Mais tout à coup un animal se précipita à leur suite en glapissant : il s’agissait d’un renard, un renard en feu. Les hommes firent volte-face à son arrivée, et la jeune femme en fit de même. Elle avait des yeux bleus très clairs qui exprimèrent la colère en apercevant ses deux poursuivants.

  • Vous ! Comment avez-vous pu me suivre jusqu’ici ?! s’exclama-t-elle.
  • Allons ma jolie, répondit l’un des hommes qui détourna ses yeux de l'animal. Tu avais l'air perdue en ville, alors on a voulu te suivre pour t'aider un peu, c'est pour ça qu'on est là.

Les deux compères ricanèrent à la suite de ces paroles.

La jeune femme resta silencieuse un moment, tout en jaugeant les deux hommes. Elle semblait sérieuse quand elle prit la parole :

  • Oups… Vous me voyez désolée si vous vous êtes inquiétés à cause de moi.

Les hommes perdirent l'équilibre sous la surprise. La jeune femme ne semblait pas avoir comprise leurs réelles intentions ; peut être était-elle plus bête qu'elle ne semblait l'être.

  • Cependant, reprit-elle. Ne vous en faites pas pour moi, je ne suis pas perdue.

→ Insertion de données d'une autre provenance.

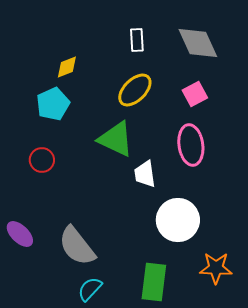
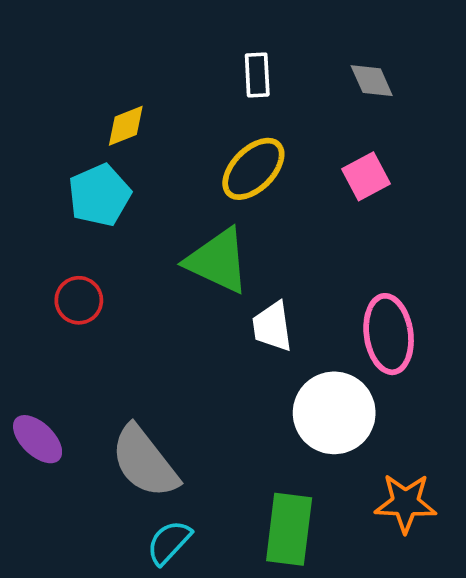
gray diamond: (198, 43) -> (372, 81), size x0.6
pink ellipse: (191, 145) -> (389, 334), moved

Ils ricanèrent de plus belle.

  • Ce n'est pas grave, viens avec nous quand même. La nature est dangereuse par ici, ce n'est pas recommandé de cheminer seule dans les landes. Retournons à Capitale-ville, on va bien s'amuser tu verras.

La jeune femme fit la moue.

  • Franchement là, vous ne me laissez pas le choix, dit-elle.

Elle leva alors ses deux mains et les tendit vers les hommes paumes dressées. Ceux-ci eurent un mouvement de recul, comme un reflexe craintif devant ce geste ; puis, voyant que rien ne se passait, ils s'échangèrent un regard et commencèrent à s’approcher. Mais soudainement, ils se heurtèrent à un obstacle invisible. Tentant d’avancer, ils semblèrent se cogner contre le vide et ne pouvaient décidément plus faire un pas. La jeune femme marcha vers eux.

  • C’est… bégaya subitement l’un des hommes. C’est une sorcière !
  • Quoi ?! fit l’autre.

Une peur panique marqua son regard.

  • Excusez-nous ! Nous n'aurions pas du !

Mais la jeune femme semblait contrariée et elle ne les laissa pas continuer : elle défourailla son épée d’un geste expert et en frappa les deux hommes, qui tombèrent au sol après qu’elle ait rengainé. Un flot de sang noir gicla dans l'herbe en mouchetant les pierres de l'amphithéâtre.

  • J'en étais sûre.

La jeune femme allait se retourner vers les montagnes baignées de soleil quand un petit cri strident la fit regarder du côté des gradins : le renard en feu grognait contre une enfant apeurée qui se recroquevillait dans l'ombre des marches de pierre. La jeune femme soupira et monta les gradins :

  • Moz ! Ça suffit maintenant, tu vois bien que c’est une petite fille.

Le renard dressa ses oreilles de feu, cessa de grogner et s'assit sans quitter l'enfant des yeux. Sa maîtresse le rejoignit rapidement. La petite fille resta cependant recroquevillée de peur et n’osait toujours pas faire un geste. L’animal était entièrement enflammé mais il ne brûlait pas, il était fait de feu. La jeune femme ôta le gant qui lui couvrait la main gauche : sa peau était d’une couleur vermeil vive qui contrastait avec le reste de son corps, elle semblait aussi sèche et craquelée. Puis elle adressa une caresse au renard Moz de sa main rouge, récompense à l'obéissance.

  • Tu n’as pas à avoir peur, dit-elle finalement à la petite fille. Moz est un gentil renard. Quand à moi je m’appelle Lucie, Lucie Lazulie, enchantée.

La petite fille leva des yeux craintifs et regarda Lucie, puis sa main rouge et craquelée, puis son renard de feu, puis les hommes étendus morts dans l'herbe en contrebas, et s’évanouit sur le sol. C’en était trop pour une seule journée.